Activity in the mergers and acquisitions (M&A) market has suffered its worst quarter since 2007, new research suggests.
A booming market for initial public offerings (IPO), a lack of sellers and general election uncertainty have all been cited as contributors, according to analysis by financial services firm BDO.
Although private equity deals rose slightly from 74 to 81 in Q2 2014, trade deals continued their nose dive from 355 to 296, resulting in deal volumes plunging to levels lower than those experienced during the recession.
The BDO PCPI/PEPI index tracks the relationship between the enterprise value to EBITDA (earnings before interest, taxes, depreciation, and amortization) multiple paid by trade and private equity buyers when purchasing UK private companies.

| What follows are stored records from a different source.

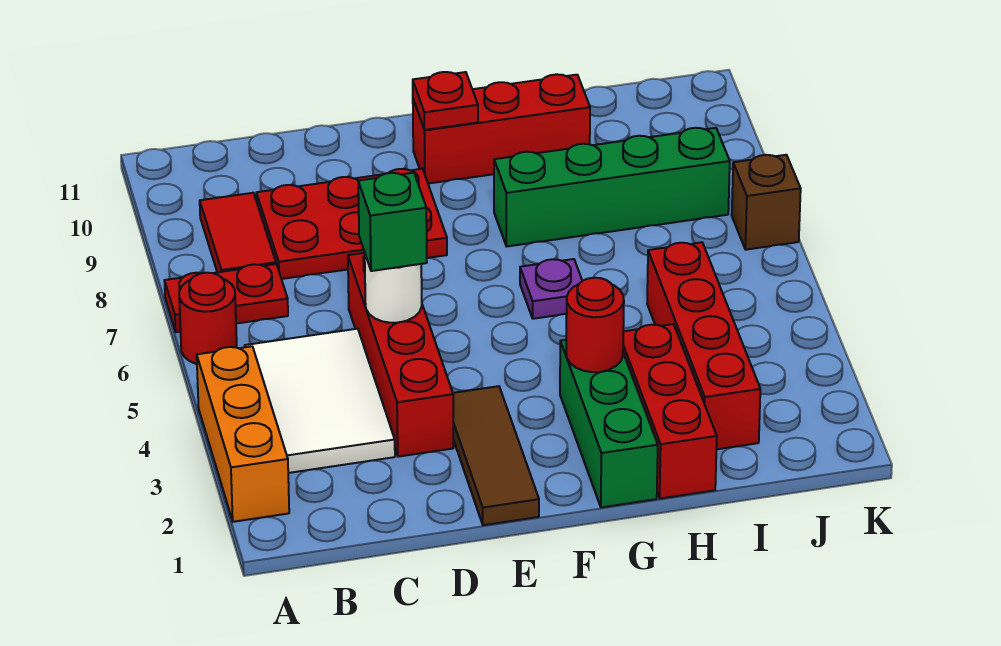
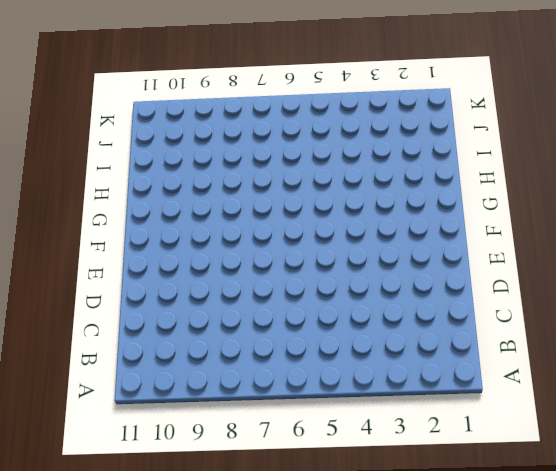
none -> orange brick A2:A4 level 1
none -> red round brick A6 level 1
none -> red plate A7:B7 level 1

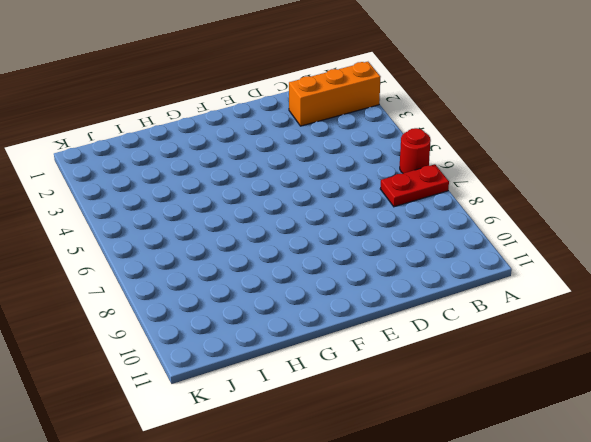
orange brick A2:C2 level 1 -> orange brick A2:A4 level 1
none -> white tile B3:C5 level 1
none -> red tile B8:B9 level 1
none -> red plate C8:E9 level 1

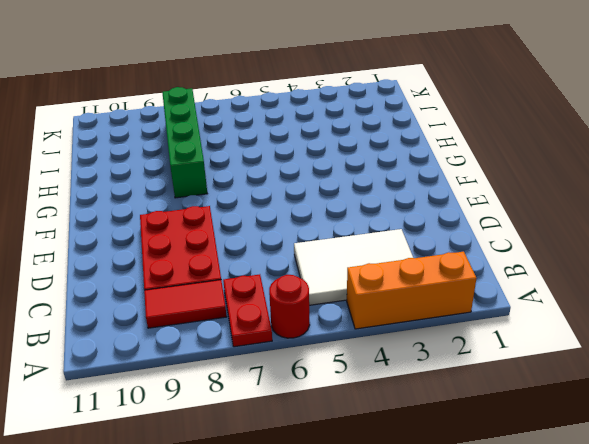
none -> red brick D3:D6 level 1
none -> brown tile E1:E3 level 1
none -> red brick F10:H10 level 1

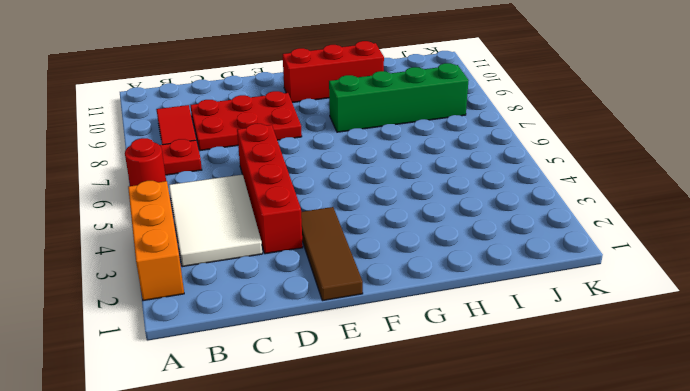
none -> green brick G1:G3 level 1
none -> purple plate G6 level 1
none -> red brick H1:H3 level 1

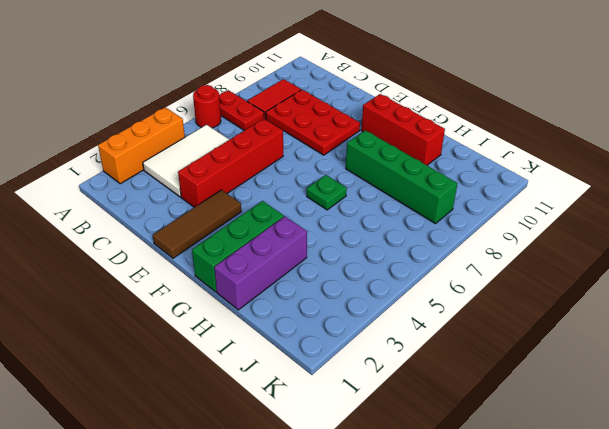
green plate G6 level 1 -> purple plate G6 level 1
purple brick H1:H3 level 1 -> red brick H1:H3 level 1
none -> red brick I2:I5 level 1
none -> brown brick K7 level 1
none -> white round brick D5 level 2

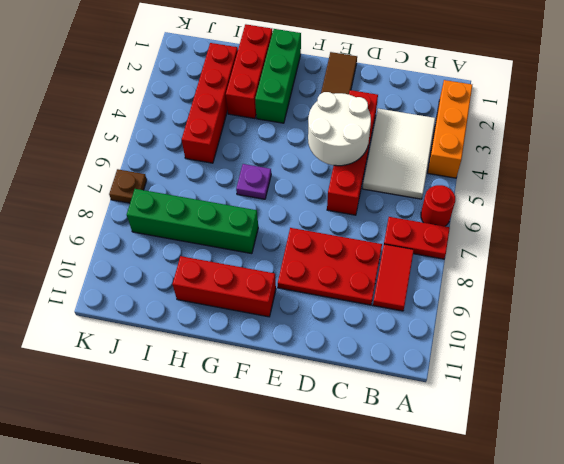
white round brick D4:E5 level 2 -> white round brick D5 level 2
brown plate K7 level 1 -> brown brick K7 level 1
none -> red plate F10 level 2
none -> red round brick G3 level 2
none -> green brick D5 level 3

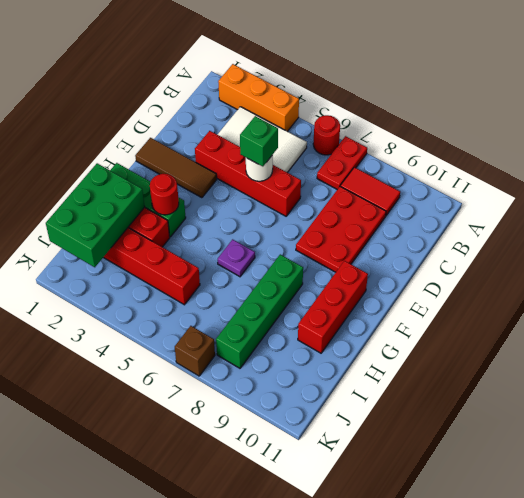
green brick H1:J2 level 2 -> none
none -> red plate F10 level 2

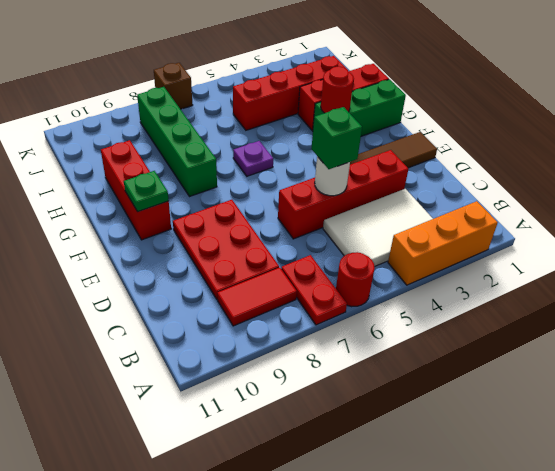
green plate F10 level 2 -> red plate F10 level 2

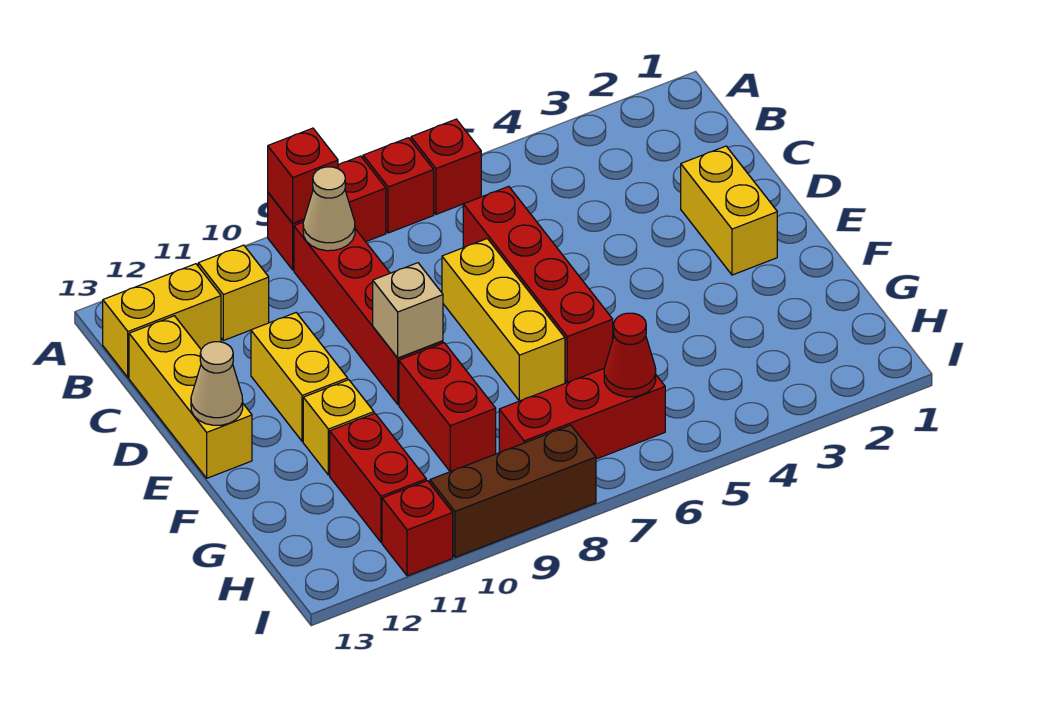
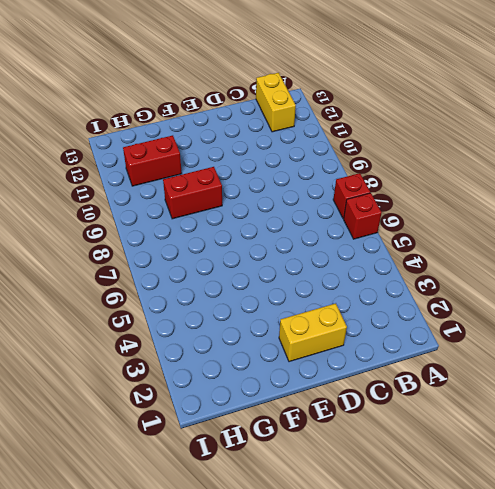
none -> red brick A8:A9 level 1
none -> red brick B9:E9 level 1
none -> yellow brick B11 level 1

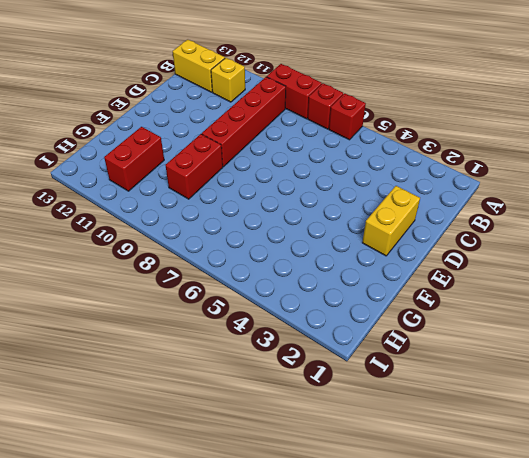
none -> red brick C6:F6 level 1
none -> yellow brick C13:E13 level 1
none -> yellow brick D7:F7 level 1

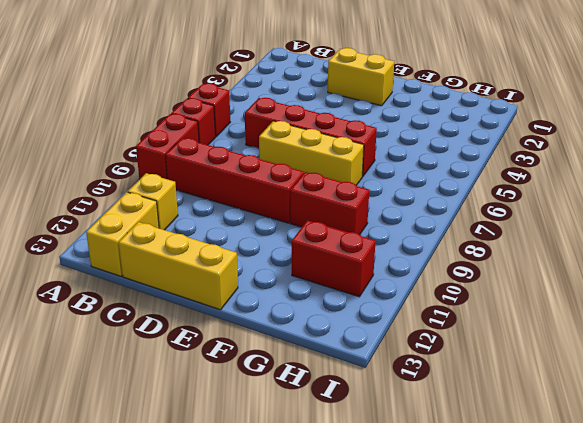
none -> yellow brick D11:E11 level 1
none -> yellow brick F11 level 1
none -> red brick H6:H8 level 1

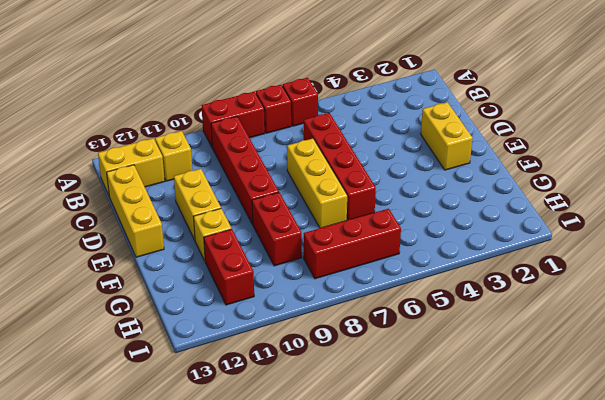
none -> brown brick I8:I10 level 1
none -> red brick I11 level 1
none -> red brick A9 level 2

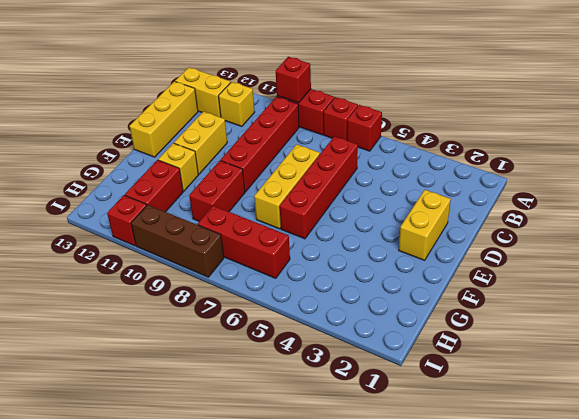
none -> tan cone B9 level 2
none -> tan brick E9 level 2
none -> tan cone E13 level 2

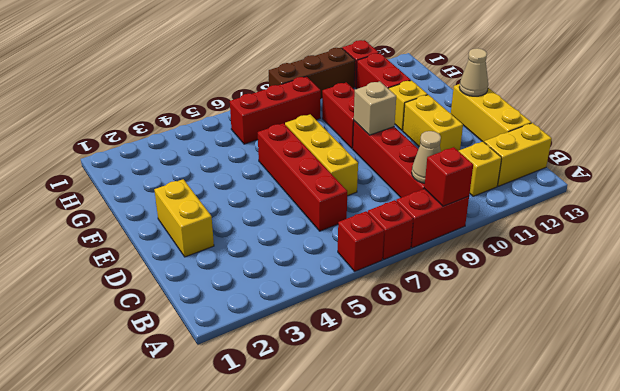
none -> red cone H6 level 2

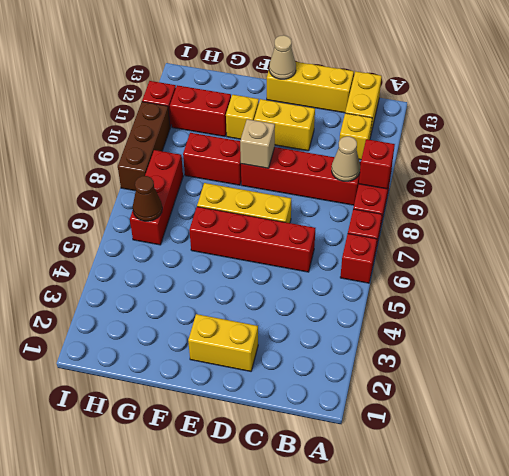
brown cone H6 level 2 -> red cone H6 level 2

In the last quarter, private equity EBITDA multiples increased from 8.75x to 9.8x, driven mainly by larger acquisitions. Meanwhile, trade multiples fell to 8.8x from 10.2x.
Roger Buckley, an M&A partner at BDO in Birmingham, said: "The private company M&A market stalled in the last quarter despite the increasing willingness of private equity firms to recognise value and pay a premium for quality businesses.
"The issue is lack of supply and it remains to be seen whether sellers will be tempted into the market ahead of the looming general election to avoid the future tax uncertainties that this generates."
The manufacturing sector remains strong in the Midlands, accounting for almost a fifth of deals completed so far this year.
But bucking the UK-wide trend by showing consistent growth has been pharmaceuticals and life sciences, highlighted locally by the acquisition MicroCal by Worcestershire-based Malvern Instruments.
This year the deal value in the sector has risen significantly, especially for specialist outsourcing companies, and all signs are indicating that this will be one of the strongest years on record.
Mr Buckley added: "Pharma and life sciences companies are coming under increased cost and regulatory pressure and this is driving deal flow.
"The majority we are currently seeing are trade purchases. The interesting developments over the next 12 months will be when private equity and trade buyers start to fish in the same pond, which will give valuations an even bigger boost."